Black teas and blends like Earl Grey work best because they have a bold flavor that plays well against the berries. Green tea is softer and the sweeter types (such as jasmine and dragonwell) are a nice option. Herbal tea blends have some interesting potential, especially if they include real tea leaves. Floral herbs like lavender and chamomile are the best complements for the raspberries.


  • 8 cups water, divided

  • 1/2 cup sugar, or more to taste

  • 3 tea bags black tea, or tea blend, or 3 teaspoons loose-leaf black tea

  • 2 cups (12 ounces) raspberries, fresh or frozen

  • 1 lemon, juiced

  • Fresh raspberries, for garnish

  • Lemon slices, for garnish

Steps to Make It

  1. Gather the ingredients.

    Ingredients for Raspberry Iced Tea
    The Spruce Eats / S&C Design Studios
  2. Bring 4 cups of water to a boil. Remove from heat, stir in the sugar until dissolved. Add tea bags and let steep for 10 to 15 minutes. Remove the tea bags once it reaches your desired strength. Add a little more sugar before it cools down for a sweeter tea. Let cool or chill in the refrigerator.

    Brewing Black Tea for Raspberry Iced Tea
    The Spruce Eats / S&C Design Studios
  3. In a medium saucepan, bring 4 cups of water to a boil. Reduce the heat, add the raspberries and mash. Simmer for about 15 minutes. Remove from the heat and let cool.

    Making Raspberry Water for Iced Tea
    The Spruce Eats / S&C Design Studios
  4. Strain out the raspberries using a fine-mesh strainer or cheesecloth.

    Straining Raspberry Water for Iced Tea
    The Spruce Eats / S&C Design Studios
  5. Combine the sweet tea and raspberry water in a pitcher. Add the juice of 1 lemon and stir well. Chill in the refrigerator until ready to drink.

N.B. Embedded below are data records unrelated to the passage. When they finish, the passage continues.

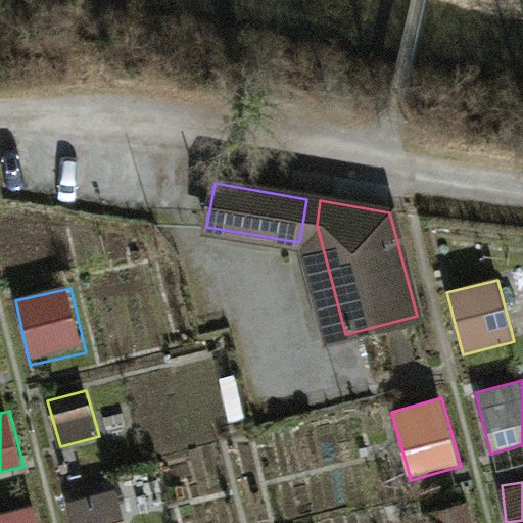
[(75,522),(124,522),(117,491),(70,502),(75,522)]
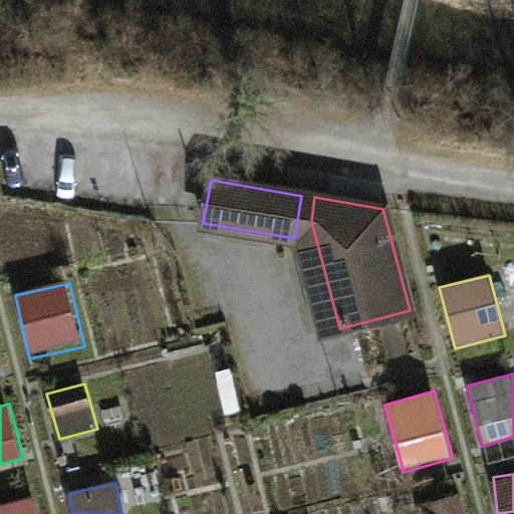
[(0,513),(38,513),(33,495),(0,504),(0,513)]
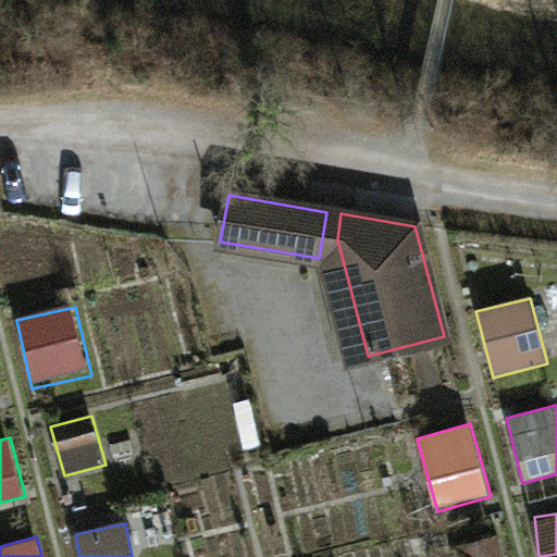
[(475,542),(479,556),(503,556),(497,536),(475,542)]
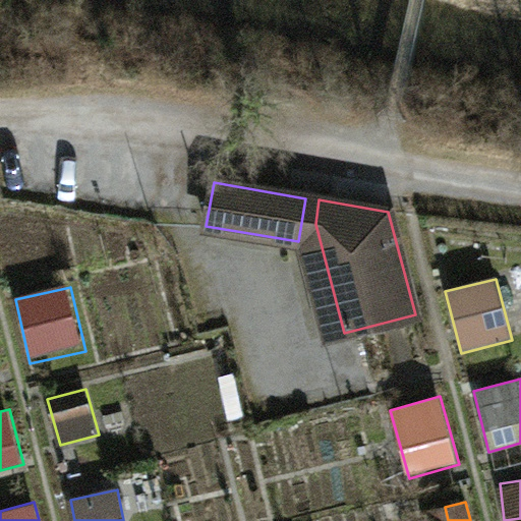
All buildings are outlined.
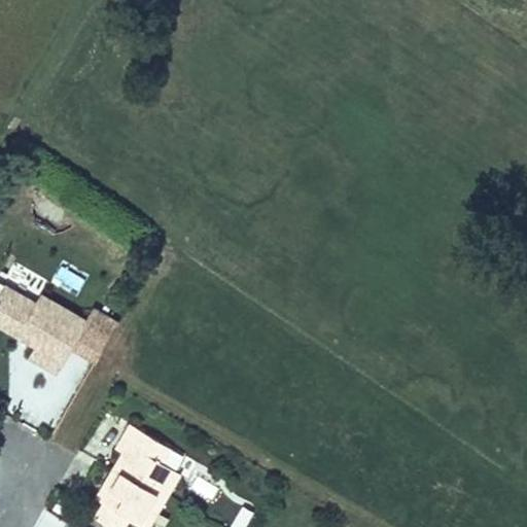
[(22,353),(51,369),(67,340),(80,316),(32,289),(26,300),(0,283),(0,323),(9,329),(13,322),(32,335),(29,341),(22,353)]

    Making Raspberry Iced Tea
    The Spruce Eats / S&C Design Studios
  6. Serve over ice, garnish with raspberries and lemon slices, and enjoy.

    Raspberry Iced Tea
    The Spruce Eats / S&C Design Studios


  • A potato masher makes quick work of the floating berries in water. If using a fork, pastry cutter, or muddler, mash the berries before adding them to the water and be sure to include all the juice. You may not have to mash frozen berries at all, and they don't need to be thawed.
  • To maximize the raspberry flavor, let the berry water cool down completely before straining.
  • Raspberries naturally produce sediment in the water. If you prefer to eliminate the majority of that, use two layers of cheesecloth when straining the raspberries.
  • The tea will maintain a fresh taste for up to four days when refrigerated in a sealed pitcher. You may need to stir it before serving.

Recipe Variations

  • This recipe works well for other berries as well. Use blackberries or blueberries, or a mixed berry blend. For strawberries, trim off the green and cut into chunks that are easier to mash.
  • Use your favorite sweetener, either granulated or liquid. Raw and palm sugars may require a little less; try 1/4 cup at first. Start with 1/2 cup of simple syrup or agave nectar or 1/4 cup of honey, then add more until the tea is to your desired sweetness.